Age 13: Crack Someone in the Face
When you get older, if you punch someone in the face, at least 1 of the following 3 things will happen.
1. You’ll get shot.
2. You’ll get sued.
3. You’ll get arrested.
Use youth to your advantage. Your gangly arms can’t do any real damage and you only have so many chances to clock another man in the face. Plus girls in middle school like bad boys. They may say they don’t but trust me. Why else would they turn down a ride to the dance in your mom’s Ford Windstar?
And no I’m not telling current 13-year-olds to punch each other. If you do that these days your parents may get sued, you’ll likely be arrested and someone is definitely getting shot.
Age 16: Pay Attention in Foreign Language Class
Spanish class sucks. You know it and I know it, bud. But learning a foreign language while you’re young will help you out so much when you’re older. I’m not talking about being cultured and all that noise. Let me put this in terms you’ll understand: Your chances of getting laid will improve dramatically. Women love a guy who can speak another language. Want to go to an Italian restaurant? Sure, let me just order IN ITALIAN. Hmm, think there’s going to be a second date? Exactly.
And don’t say you’ll learn it someday. Trust me, you have to pickup another language while you’re young because once you hit a certain age your brain starts to form a hard outer shell only allowing in sports stats, useless movie quotes and images of Katherine the local barista from that one time you went to the beach together.
Age 21: Play Intramurals in College
In college it’s easy to get people to do almost anything. Let’s play Halo for 16 hours tomorrow. Sure. Want to get drunk, skip class and go paintballing? Sign me up! Just wait until you’re 30 and you ask a few of your buddies to play hoops, you’ll be lucky to get a 3 person game of 21 going. Excuses include but are not limited to: “I’m tired from work”, “We have to go see Carla’s brother’s new apartment” and my personal favorite “I’m still sore from playing last week.”
Yes College Mike, it gets that bleak.
Age 24: Go to Amsterdam
You’ve spent a year or two in the real world and you’re starting to realize nobody gives a shit about the time you were in your hometown paper for shaking Jim Belushi’s hand at a gas station. Your youth is over pal and most of your fun is too. But you still have a little time to go to a foreign land and be the ugly American. Go young lad, go! You may even be able to convince your family to help you out financially for “one last trip before you settle down and focus on your career.” Nothing bridges the gap between creepy and awesome like using Grandma’s check to secure a late night working gal.
Age 29: Don’t Waste Time Writing Shitty Articles Like This
Hey Mike from earlier today, did you really just waste all this time writing this article? You’re 29, you moron! Get a job with benefits! What’s going to happen when that spleen of yours explodes like a watermelon launched from a rooftop, Michael Scott style? That $50 gas card your aunt gave you last Christmas isn’t going to pay for it. Less time on Craigslist Missed Connections and more time bribing someone, anyone, to give you an actual job.
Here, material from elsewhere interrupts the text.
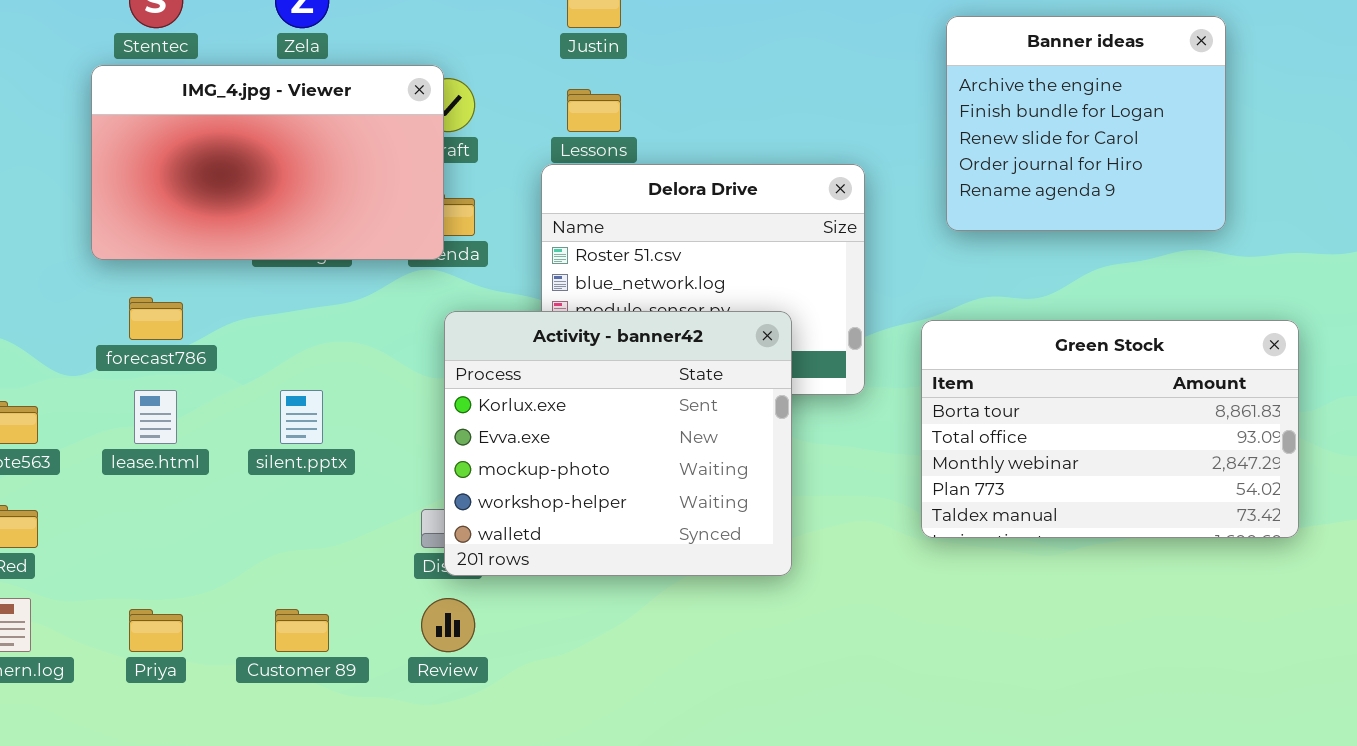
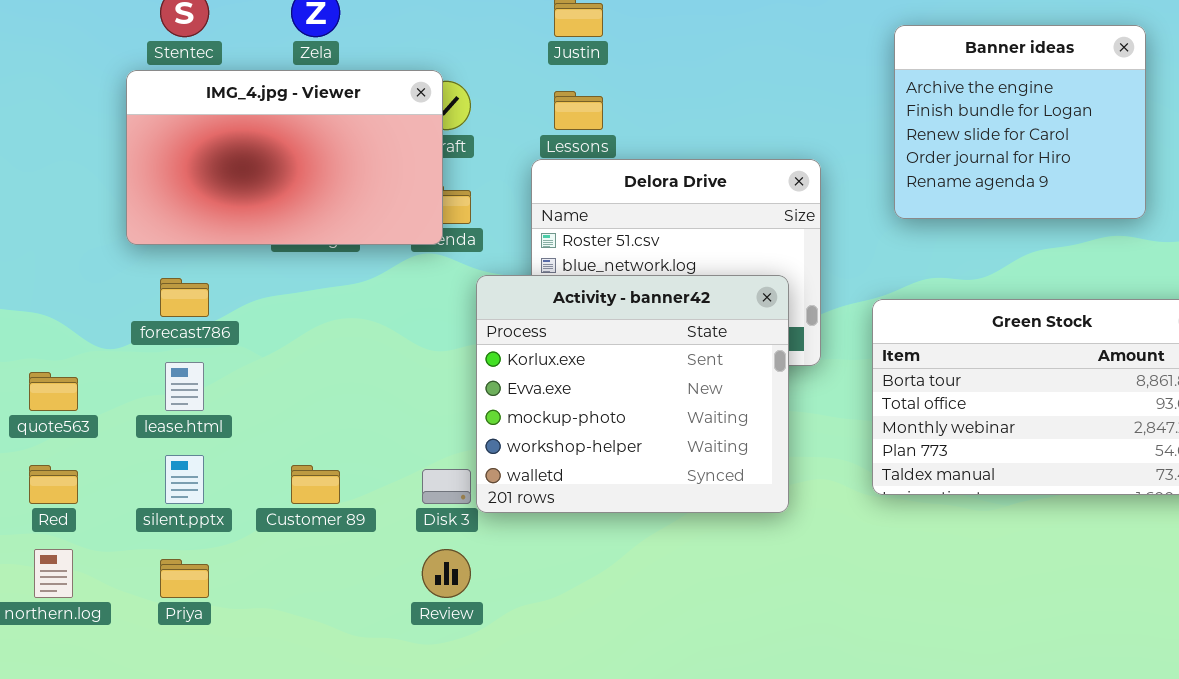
Activity - banner42: [444,311,792,576] -> [476,275,789,513], moved
silent.pptx: [280,390,323,444] -> [165,455,204,504], moved
Customer 89: [275,609,329,652] -> [291,465,340,504], moved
P.S., future Missed Connections girl, I was the guy in the blue t-shirt staring at anybody with a pulse that walked by me. I think we connected!
So there you have it. If I could go back in time I think I’d convince myself into having quite the life. Of course I may have set myself on the path of a chronic shitting, fight starting asshole with no arm ligaments. But that’s a chance current Mike is willing to take.